Tartan 33

Development
- Designer: Sparkman & Stephens
- Location: United States
- Year: 1979
- No. built: 201
- Builder: Tartan Marine
- Name: Tartan 33

Boat
- Displacement: 10,000 lb (4,536 kg)
- Draft: 4.56 ft (1.39 m)

Hull
- Type: Monohull
- Construction: Fiberglass
- LOA: 33.67 ft (10.26 m)
- LWL: 28.83 ft (8.79 m)
- Beam: 10.96 ft (3.34 m)
- Engine: Universal 5242 24 hp (18 kW) diesel engine

Hull appendages
- Keel: Scheel keel
- Ballast: 4,400 lb (1,996 kg)
- Rudder: internally-mounted spade-type rudder

Rig
- General: Fractional rigged sloop
- I foretriangle height: 39.00 ft (11.89 m)
- J foretriangle base: 12.50 ft (3.81 m)
- P mainsail luff: 41.75 ft (12.73 m)
- E mainsail foot: 13.75 ft (4.19 m)

Sails
- Mainsail area: 287.03 sq ft (26.666 m^{2})
- Jib/genoa area: 243.75 sq ft (22.645 m^{2})
- Total sail area: 530.78 sq ft (49.311 m^{2})

= Tartan 33 =

1979–1984 American recreational keelboat

The Tartan 33 is a recreational keelboat. About 220 were built by Tartan Marine in the United States between 1979 and 1984.

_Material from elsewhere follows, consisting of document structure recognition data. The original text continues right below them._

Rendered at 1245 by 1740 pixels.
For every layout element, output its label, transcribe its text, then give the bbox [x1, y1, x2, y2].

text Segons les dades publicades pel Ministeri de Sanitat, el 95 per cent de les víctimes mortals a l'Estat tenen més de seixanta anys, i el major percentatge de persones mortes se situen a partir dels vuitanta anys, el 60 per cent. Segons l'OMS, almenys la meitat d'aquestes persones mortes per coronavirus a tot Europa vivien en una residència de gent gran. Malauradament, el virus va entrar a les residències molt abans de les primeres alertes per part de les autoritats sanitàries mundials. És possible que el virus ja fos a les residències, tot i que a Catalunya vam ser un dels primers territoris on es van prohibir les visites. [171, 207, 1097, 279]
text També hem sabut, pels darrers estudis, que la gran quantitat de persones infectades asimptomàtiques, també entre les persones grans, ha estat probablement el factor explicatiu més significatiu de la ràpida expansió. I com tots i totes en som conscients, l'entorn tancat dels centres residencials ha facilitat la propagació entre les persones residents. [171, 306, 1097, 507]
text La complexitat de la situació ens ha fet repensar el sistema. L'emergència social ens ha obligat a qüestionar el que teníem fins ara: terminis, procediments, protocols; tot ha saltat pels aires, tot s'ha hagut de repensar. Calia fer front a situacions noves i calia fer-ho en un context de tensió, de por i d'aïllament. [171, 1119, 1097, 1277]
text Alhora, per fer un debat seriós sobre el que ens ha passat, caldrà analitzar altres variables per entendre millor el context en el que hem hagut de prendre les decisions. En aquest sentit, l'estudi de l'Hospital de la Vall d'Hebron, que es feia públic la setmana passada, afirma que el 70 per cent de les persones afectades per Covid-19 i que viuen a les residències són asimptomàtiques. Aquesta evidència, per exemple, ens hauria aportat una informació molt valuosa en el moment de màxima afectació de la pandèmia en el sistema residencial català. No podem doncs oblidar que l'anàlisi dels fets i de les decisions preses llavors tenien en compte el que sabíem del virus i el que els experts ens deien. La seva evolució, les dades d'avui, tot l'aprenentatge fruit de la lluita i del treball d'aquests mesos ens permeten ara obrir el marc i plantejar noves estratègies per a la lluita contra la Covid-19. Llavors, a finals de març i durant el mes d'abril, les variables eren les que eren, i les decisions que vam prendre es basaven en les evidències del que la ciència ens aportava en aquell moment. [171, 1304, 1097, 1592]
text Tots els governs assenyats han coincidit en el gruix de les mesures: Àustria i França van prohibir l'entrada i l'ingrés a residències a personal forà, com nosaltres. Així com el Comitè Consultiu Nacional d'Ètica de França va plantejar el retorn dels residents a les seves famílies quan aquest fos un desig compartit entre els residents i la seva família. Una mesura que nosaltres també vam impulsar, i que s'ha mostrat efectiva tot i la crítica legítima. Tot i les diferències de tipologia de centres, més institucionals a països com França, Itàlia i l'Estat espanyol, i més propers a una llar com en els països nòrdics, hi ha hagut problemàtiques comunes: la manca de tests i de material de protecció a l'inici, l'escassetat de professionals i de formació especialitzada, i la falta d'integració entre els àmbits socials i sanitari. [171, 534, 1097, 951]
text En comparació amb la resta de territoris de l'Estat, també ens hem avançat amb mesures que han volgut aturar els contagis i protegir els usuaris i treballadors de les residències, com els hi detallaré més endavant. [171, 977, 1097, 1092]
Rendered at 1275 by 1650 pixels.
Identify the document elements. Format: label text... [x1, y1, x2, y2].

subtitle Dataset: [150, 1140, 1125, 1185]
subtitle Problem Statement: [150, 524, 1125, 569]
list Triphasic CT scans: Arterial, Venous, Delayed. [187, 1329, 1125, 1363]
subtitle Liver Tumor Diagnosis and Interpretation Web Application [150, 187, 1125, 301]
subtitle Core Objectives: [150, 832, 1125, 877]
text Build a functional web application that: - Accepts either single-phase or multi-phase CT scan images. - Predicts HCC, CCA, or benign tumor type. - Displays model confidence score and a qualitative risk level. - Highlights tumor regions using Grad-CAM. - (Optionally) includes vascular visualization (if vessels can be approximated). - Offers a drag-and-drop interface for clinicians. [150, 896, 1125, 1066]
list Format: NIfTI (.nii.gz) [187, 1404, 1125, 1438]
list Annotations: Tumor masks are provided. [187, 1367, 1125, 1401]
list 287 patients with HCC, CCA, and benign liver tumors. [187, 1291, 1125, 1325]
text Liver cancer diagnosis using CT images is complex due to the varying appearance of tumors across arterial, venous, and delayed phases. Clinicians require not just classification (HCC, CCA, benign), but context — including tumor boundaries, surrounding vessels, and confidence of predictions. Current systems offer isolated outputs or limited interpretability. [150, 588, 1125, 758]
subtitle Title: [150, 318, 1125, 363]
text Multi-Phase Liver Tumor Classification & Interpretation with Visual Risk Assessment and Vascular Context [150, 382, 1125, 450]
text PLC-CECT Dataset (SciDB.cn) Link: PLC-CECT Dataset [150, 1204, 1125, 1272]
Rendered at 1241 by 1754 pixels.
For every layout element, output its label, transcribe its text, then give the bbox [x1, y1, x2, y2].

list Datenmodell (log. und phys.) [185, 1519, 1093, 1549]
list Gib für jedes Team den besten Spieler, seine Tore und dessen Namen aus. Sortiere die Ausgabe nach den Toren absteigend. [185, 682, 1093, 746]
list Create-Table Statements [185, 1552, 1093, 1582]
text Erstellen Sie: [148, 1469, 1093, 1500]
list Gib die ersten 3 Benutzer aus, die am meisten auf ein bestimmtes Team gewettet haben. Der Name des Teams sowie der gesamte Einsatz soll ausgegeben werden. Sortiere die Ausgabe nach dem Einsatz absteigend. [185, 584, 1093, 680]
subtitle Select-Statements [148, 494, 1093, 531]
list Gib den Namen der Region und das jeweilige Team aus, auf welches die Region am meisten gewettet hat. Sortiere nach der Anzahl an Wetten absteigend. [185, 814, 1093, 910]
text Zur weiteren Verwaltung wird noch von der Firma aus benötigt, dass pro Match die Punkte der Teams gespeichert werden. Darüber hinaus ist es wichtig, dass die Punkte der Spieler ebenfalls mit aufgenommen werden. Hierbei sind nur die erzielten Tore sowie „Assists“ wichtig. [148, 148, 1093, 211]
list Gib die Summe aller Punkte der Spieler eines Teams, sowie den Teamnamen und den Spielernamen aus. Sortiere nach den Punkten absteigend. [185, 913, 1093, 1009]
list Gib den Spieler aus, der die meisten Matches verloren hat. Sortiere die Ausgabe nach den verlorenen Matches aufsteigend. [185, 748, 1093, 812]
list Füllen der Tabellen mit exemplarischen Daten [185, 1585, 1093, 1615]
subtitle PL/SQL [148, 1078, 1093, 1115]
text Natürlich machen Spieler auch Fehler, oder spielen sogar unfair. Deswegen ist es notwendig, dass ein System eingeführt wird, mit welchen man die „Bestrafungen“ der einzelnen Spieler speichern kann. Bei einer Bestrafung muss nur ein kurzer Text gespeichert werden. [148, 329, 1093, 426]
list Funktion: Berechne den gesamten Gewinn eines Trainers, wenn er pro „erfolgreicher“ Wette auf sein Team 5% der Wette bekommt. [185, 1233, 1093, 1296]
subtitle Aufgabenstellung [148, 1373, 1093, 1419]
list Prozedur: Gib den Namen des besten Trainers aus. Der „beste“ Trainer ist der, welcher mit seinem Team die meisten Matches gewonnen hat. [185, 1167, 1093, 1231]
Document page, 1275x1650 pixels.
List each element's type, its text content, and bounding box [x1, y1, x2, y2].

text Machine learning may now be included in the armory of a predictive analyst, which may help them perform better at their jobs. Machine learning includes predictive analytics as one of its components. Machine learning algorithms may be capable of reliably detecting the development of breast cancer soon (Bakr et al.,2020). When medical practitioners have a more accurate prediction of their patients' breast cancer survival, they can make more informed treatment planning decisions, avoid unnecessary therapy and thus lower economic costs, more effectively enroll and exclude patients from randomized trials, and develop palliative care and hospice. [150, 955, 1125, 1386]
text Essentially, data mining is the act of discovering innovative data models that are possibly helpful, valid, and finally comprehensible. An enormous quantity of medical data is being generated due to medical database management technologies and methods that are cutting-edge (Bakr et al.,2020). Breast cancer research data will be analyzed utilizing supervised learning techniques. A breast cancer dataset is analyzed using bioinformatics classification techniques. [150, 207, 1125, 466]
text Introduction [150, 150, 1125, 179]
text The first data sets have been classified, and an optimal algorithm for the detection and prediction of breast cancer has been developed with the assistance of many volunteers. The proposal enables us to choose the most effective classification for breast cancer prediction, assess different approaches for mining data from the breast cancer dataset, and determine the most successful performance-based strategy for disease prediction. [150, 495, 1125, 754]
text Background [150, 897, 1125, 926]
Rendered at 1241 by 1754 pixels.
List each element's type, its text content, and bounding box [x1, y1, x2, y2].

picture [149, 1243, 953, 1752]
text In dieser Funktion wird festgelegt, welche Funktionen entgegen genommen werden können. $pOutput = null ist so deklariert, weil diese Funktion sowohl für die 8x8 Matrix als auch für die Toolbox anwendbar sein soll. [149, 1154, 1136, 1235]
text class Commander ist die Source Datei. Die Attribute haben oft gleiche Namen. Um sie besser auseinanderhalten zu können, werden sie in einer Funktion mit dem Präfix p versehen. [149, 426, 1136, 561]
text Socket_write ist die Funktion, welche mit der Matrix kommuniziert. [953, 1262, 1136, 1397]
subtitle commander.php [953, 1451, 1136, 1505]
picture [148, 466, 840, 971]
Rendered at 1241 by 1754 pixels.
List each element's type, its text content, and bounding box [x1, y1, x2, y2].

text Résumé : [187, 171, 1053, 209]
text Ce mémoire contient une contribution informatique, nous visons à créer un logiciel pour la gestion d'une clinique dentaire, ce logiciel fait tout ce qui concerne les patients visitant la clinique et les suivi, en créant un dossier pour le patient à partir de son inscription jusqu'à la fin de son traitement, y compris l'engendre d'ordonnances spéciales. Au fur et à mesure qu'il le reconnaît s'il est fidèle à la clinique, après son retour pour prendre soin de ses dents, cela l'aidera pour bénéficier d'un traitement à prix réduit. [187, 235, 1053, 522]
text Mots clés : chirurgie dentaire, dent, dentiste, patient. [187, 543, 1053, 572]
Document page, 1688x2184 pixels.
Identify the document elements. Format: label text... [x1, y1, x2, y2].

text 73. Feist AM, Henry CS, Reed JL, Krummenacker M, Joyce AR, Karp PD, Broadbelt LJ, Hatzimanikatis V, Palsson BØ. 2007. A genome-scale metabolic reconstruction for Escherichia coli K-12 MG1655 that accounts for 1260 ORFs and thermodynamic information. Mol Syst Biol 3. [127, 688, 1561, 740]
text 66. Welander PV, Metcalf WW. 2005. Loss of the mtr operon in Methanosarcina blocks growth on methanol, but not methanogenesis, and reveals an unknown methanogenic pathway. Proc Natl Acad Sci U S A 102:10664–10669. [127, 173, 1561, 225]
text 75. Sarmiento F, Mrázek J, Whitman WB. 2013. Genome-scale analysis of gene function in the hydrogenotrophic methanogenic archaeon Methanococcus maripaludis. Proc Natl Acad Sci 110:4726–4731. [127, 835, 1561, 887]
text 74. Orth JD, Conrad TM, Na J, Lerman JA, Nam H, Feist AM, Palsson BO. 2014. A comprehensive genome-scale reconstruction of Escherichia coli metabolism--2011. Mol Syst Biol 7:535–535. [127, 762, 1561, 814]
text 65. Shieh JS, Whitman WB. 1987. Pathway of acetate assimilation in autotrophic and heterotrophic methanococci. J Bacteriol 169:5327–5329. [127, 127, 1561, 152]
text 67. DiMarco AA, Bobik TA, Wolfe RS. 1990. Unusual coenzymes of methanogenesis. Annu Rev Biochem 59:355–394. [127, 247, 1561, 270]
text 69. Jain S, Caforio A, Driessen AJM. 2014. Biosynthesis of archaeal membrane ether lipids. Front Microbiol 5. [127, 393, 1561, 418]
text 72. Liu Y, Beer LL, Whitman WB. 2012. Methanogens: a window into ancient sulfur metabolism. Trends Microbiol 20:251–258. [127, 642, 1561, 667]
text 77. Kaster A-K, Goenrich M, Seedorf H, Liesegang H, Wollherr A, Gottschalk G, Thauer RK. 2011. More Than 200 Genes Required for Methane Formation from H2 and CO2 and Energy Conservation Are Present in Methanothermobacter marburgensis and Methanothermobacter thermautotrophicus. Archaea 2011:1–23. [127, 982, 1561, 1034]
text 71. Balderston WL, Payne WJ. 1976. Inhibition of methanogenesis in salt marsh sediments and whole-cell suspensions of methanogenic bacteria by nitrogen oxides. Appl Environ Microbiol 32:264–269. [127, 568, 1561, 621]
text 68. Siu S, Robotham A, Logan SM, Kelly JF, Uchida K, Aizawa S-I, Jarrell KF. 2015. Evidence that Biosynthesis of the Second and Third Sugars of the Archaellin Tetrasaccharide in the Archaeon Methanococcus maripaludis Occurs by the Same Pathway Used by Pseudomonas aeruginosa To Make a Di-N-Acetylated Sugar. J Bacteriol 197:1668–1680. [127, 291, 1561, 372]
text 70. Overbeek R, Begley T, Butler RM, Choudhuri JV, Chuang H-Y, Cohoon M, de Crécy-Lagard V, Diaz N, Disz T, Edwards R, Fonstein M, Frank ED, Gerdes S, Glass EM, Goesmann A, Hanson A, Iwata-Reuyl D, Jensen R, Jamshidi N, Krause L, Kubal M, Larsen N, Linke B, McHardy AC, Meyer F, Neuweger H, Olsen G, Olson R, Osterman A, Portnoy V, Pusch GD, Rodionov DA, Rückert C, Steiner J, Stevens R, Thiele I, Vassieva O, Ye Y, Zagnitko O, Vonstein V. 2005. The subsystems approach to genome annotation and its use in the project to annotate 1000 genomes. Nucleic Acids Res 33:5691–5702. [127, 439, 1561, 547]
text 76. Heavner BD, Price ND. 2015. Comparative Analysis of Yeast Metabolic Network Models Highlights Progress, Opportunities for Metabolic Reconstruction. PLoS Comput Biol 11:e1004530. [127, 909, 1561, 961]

Designed by Sparkman & Stephens, it has a Scheel keel and a fractional rig, and performance is similar to other boats of its type. Its mainsail is slightly over 300 square feet. The cockpit is better for cruising than racing, given its size. It has a hull speed of 7.19 kn.

In the cabin, the V-berth is separated from the main cabin by the head, which includes a shower. A large double quarterberth is found aft of the nav station.